CVE-2015-5889

Vulnerability

In Apple OS X versions before 10.11, the rsh binary (part of the remote_cmds component) uses execv() to launch rlogin without dropping privileges or clearing the environment [1]. This allows environment variables such as MallocLogFile to be passed through. The libmalloc library interprets MallocLogFile to log allocations to a file, and it does not clear the environment like libdyld does for DYLD_* variables. An attacker can set MallocLogFile to a location like /etc/crontab to create or overwrite a root-owned file with controlled contents [3].

Exploitation

A local attacker with a regular user account can exploit this by setting the environment variable MallocLogFile to /etc/crontab and then executing rsh with only a host argument (e.g., rsh localhost). The rsh binary, being setuid-root, does not drop privileges before calling execv() on rlogin. The libmalloc library in the rlogin process writes malloc log output to the specified file, with the attacker controlling the format via malloc calls, resulting in a crafted crontab entry. The attacker then uses sudo with the new crontab to gain a root shell [2][3][4]. No authentication or user interaction is required beyond running the exploit.

Impact

Successful exploitation allows a local unprivileged user to escalate privileges to root.
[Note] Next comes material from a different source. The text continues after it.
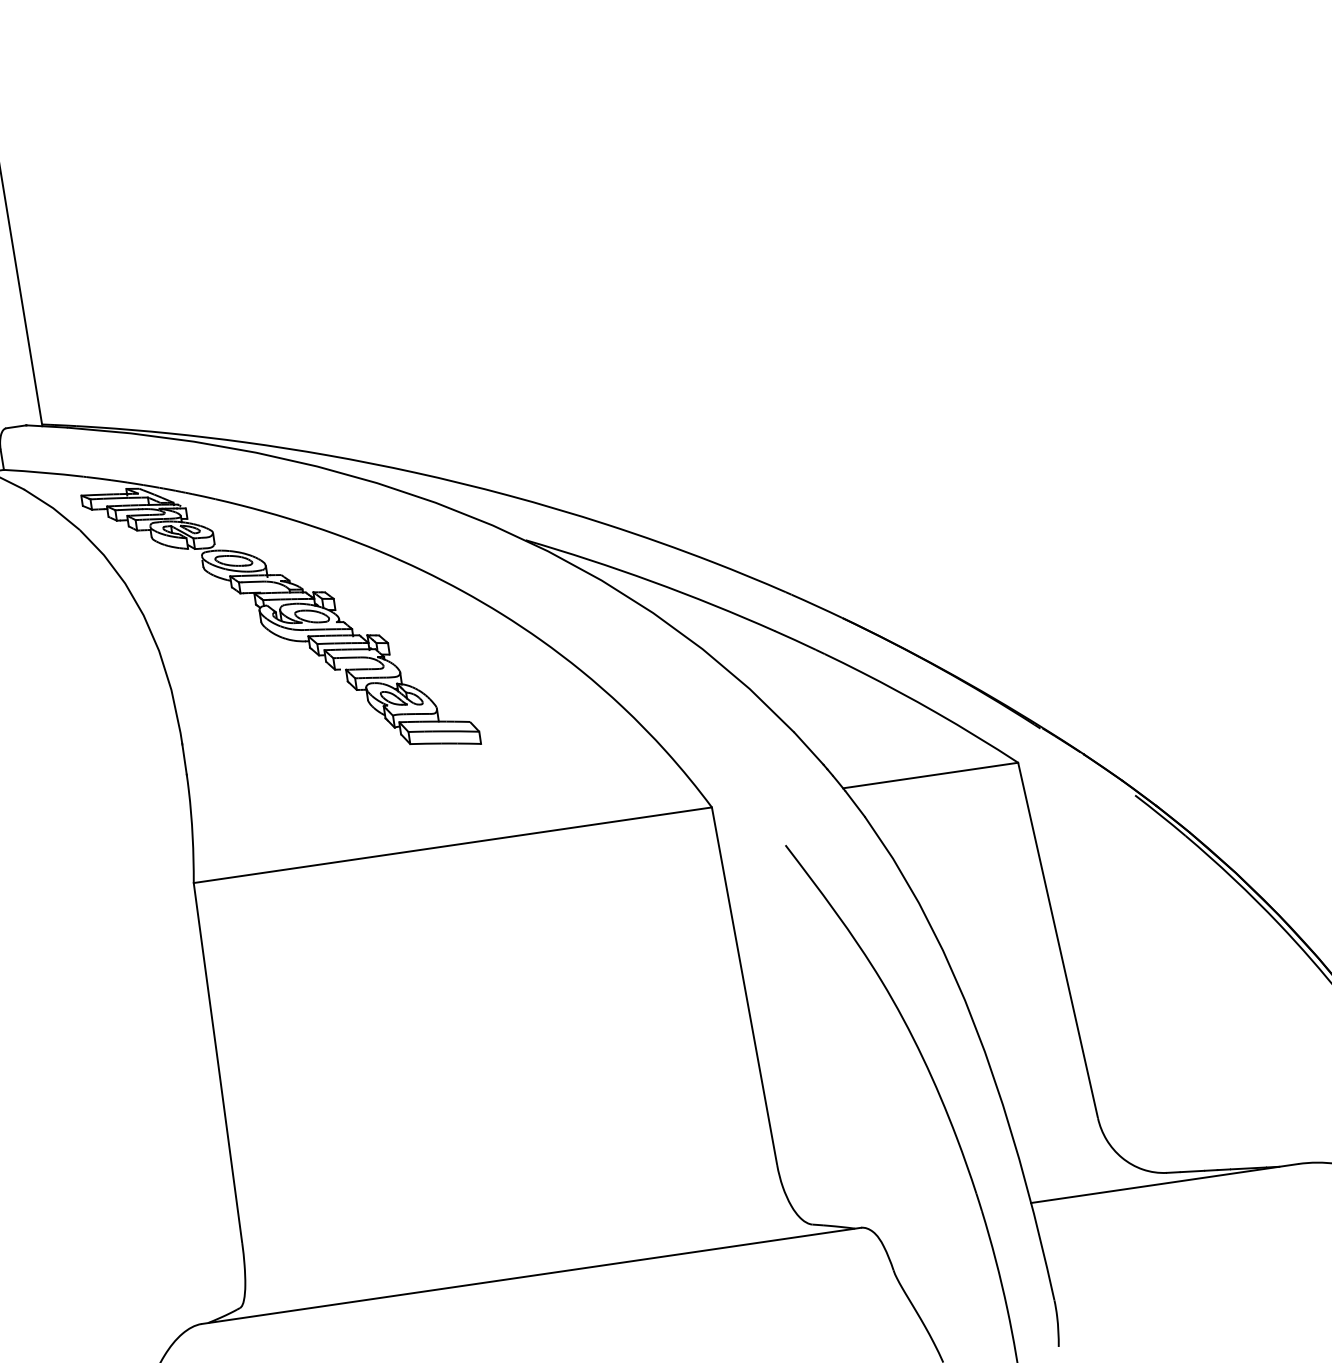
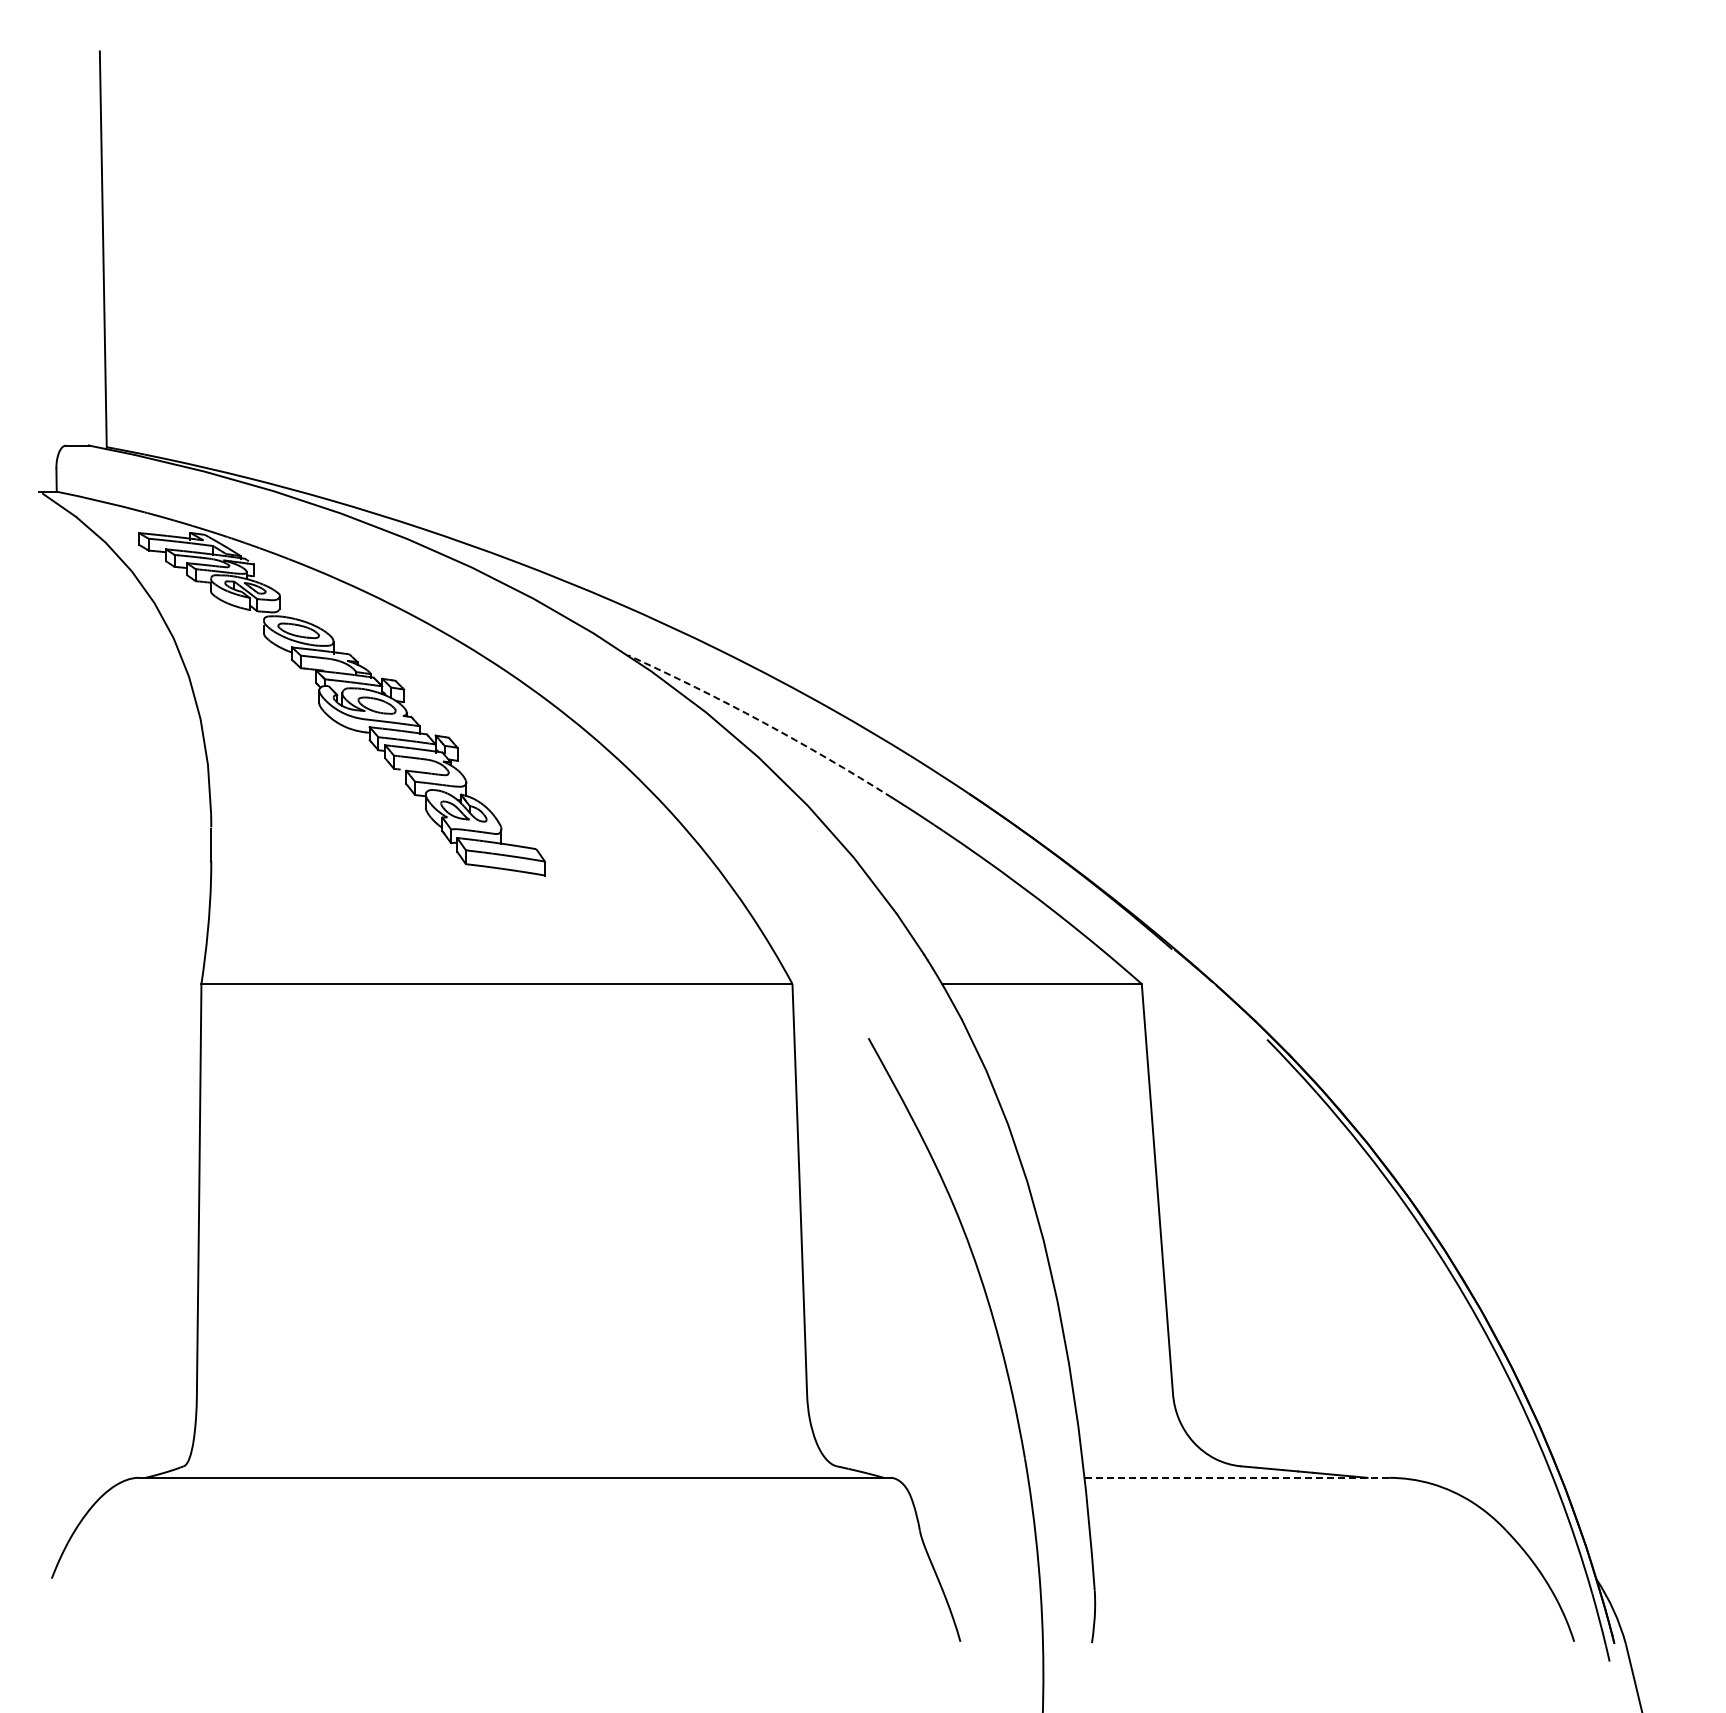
arc: (652, 581) -> (762, 721), solid -> dashed
line: (1164, 1183) -> (1236, 1477), solid -> dashed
The attacker can execute arbitrary commands with root privileges, leading to full compromise of the system's confidentiality, integrity, and availability [3][4].

Mitigation

Apple addressed this issue in OS X El Capitan v10.11, released on September 30, 2015 [1]. Users should update to OS X 10.11 or later. For unsupported versions (e.g., 10.9.5 and 10.10.5), no patch is available; removing the setuid bit from /usr/bin/rsh may reduce risk, but complete mitigation requires upgrading the OS [2][4].